1. ## Find trace

Let p be prime, and let $\displaystyle K = \mathbb {Q} [w]$, w is a primitive pth root of unity. Compute $\displaystyle Tr_{K}(w)$ and $\displaystyle Tr_{K} (1-w)$

Also, show that $\displaystyle (1-w)(1-w^2)... (1-w^{p-1}) = p$

proof.

So I have $\displaystyle w^p = 1$ with $\displaystyle w^{k} \neq 1 \ \ \ \forall k < p$

Let p be prime, and let $\displaystyle K = \mathbb {Q} [w]$, w is a primitive pth root of unity.
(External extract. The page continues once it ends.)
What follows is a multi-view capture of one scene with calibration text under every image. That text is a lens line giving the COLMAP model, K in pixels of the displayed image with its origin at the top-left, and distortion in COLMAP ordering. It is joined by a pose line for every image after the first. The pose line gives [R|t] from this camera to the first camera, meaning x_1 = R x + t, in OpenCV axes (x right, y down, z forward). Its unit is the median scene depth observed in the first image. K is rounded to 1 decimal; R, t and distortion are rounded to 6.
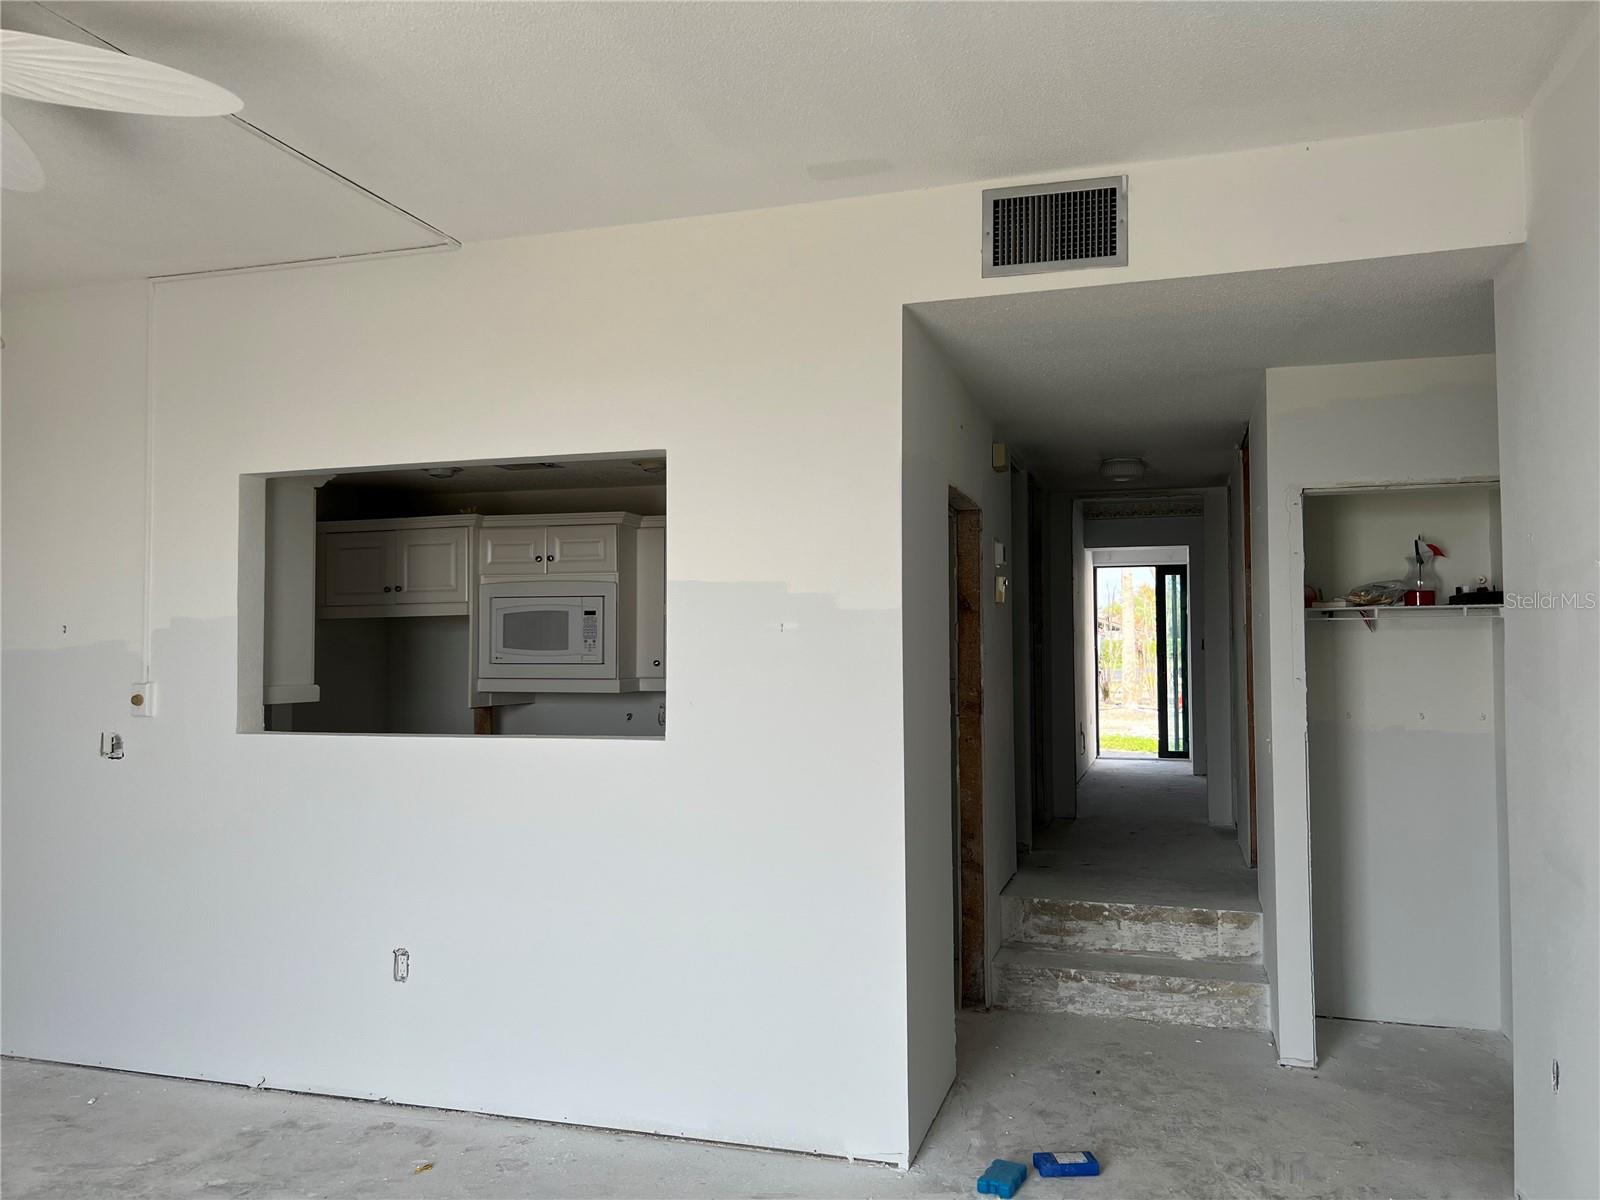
lens RADIAL K [[1207.3, 0, 793.1], [0, 1207.3, 600.4], [0, 0, 1]] dist [0.050241, -0.045663]
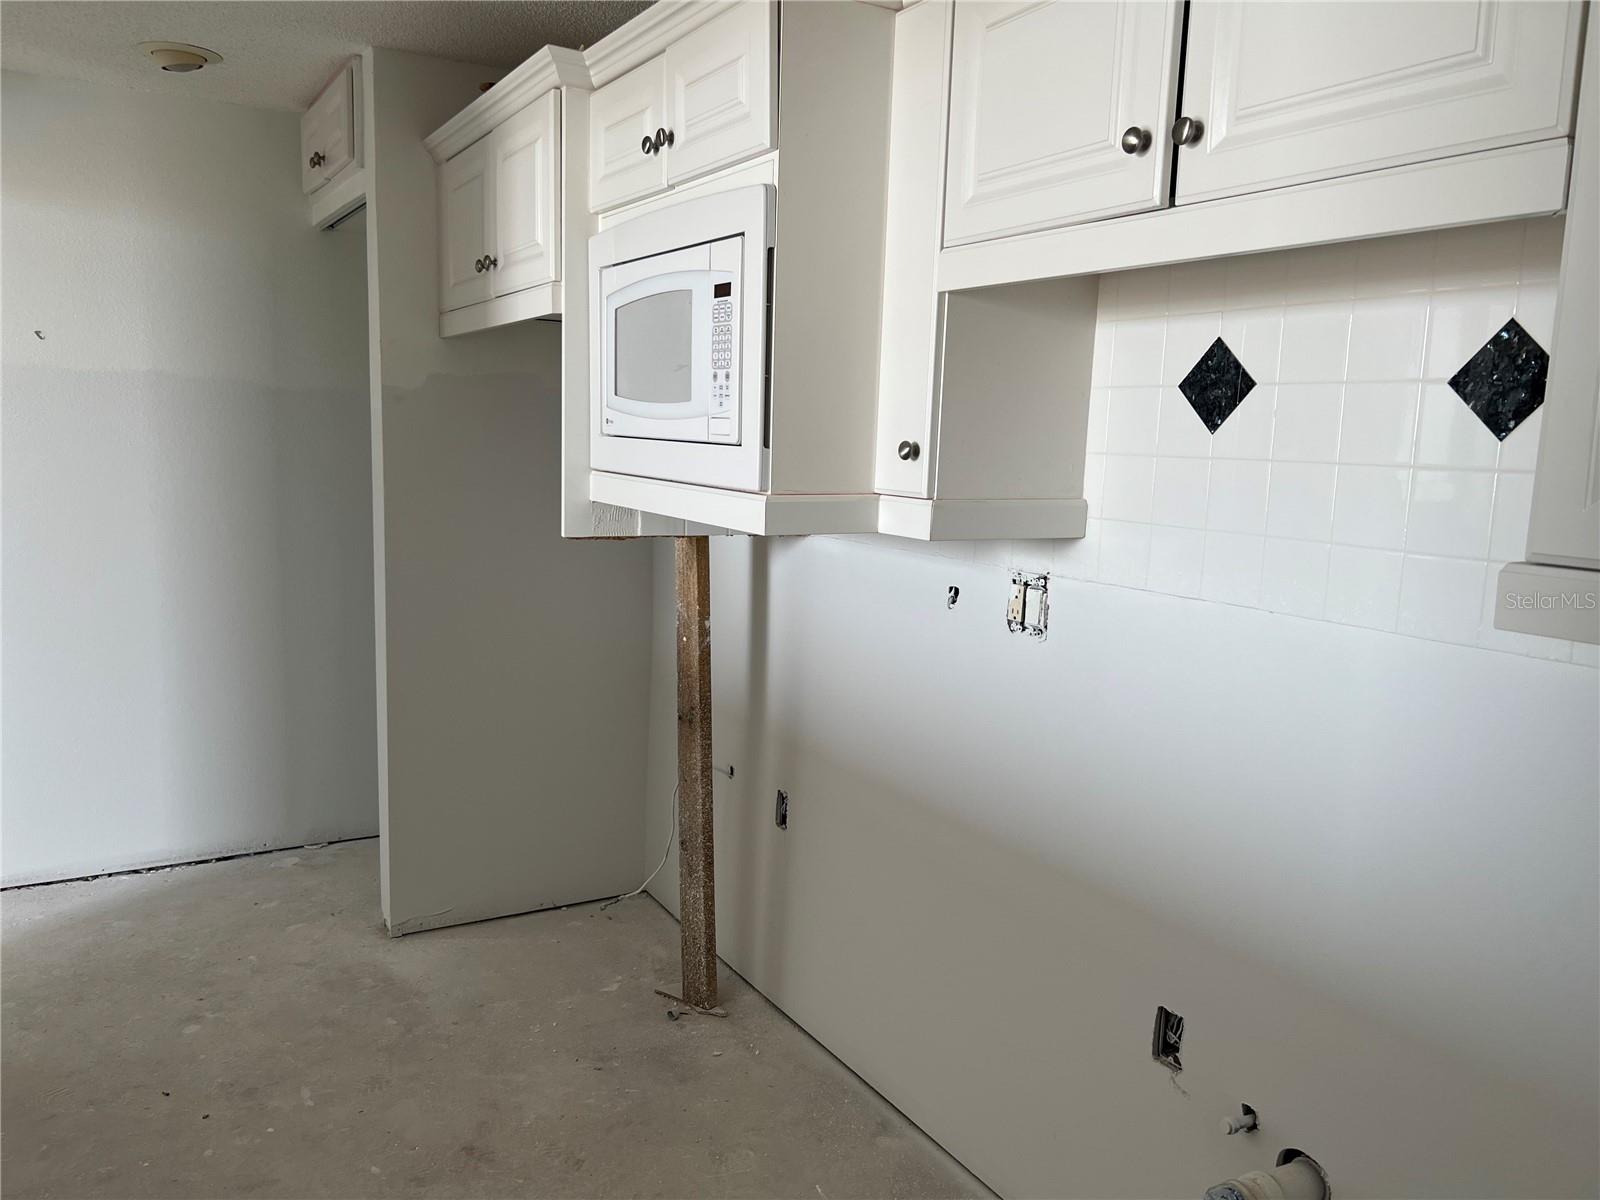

Compute $\displaystyle Tr_{K}(w)$ and $\displaystyle Tr_{K} (1-w)$
If $\displaystyle E/F$ is a finite Galois extension then we define $\displaystyle \text{Tr}(\alpha) = \sum_{\theta \in \text{Gal}(E/F)}\theta (\alpha)$ for $\displaystyle \alpha \in E$. Now if $\displaystyle \omega$ is a primitive $\displaystyle p$-th root of unity then $\displaystyle \mathbb{Q}(\omega)$ is finite and Galois over $\displaystyle \mathbb{Q}$, furthermore, since $\displaystyle \{ 1,\omega, ... , \omega^{p-1}\}$ for a basis for this extension and $\displaystyle \mathbb{Q}$ is a field with $\displaystyle \text{Char}(\mathbb{Q}) = 0$ it means $\displaystyle G=\text{Gal}(K/\mathbb{Q})$ is a group of order $\displaystyle p$, so it must be a cyclic group. Thus, there is an automorphism $\displaystyle \theta$ of $\displaystyle K$ leaving $\displaystyle \mathbb{Q}$ fixed so that $\displaystyle \left< \theta \right> = G$. Suppose that $\displaystyle \theta (\omega) = \omega^k$ where $\displaystyle 0< k \leq p-1$. Then it means $\displaystyle \{ \text{Id},\theta, \theta^2, ... ,\theta^{p-1} \} = G$. And so $\displaystyle \text{Tr}(\omega) = \text{Id}(\omega) + \theta(\omega) + \theta^2 (\omega) + ... + \theta^{p-1} (\omega)$. Thus, $\displaystyle \mbox{Tr}(\omega) = \omega + \omega^k + \omega^{2k} + ... + \omega^{(p-1)k}= \omega - 1$.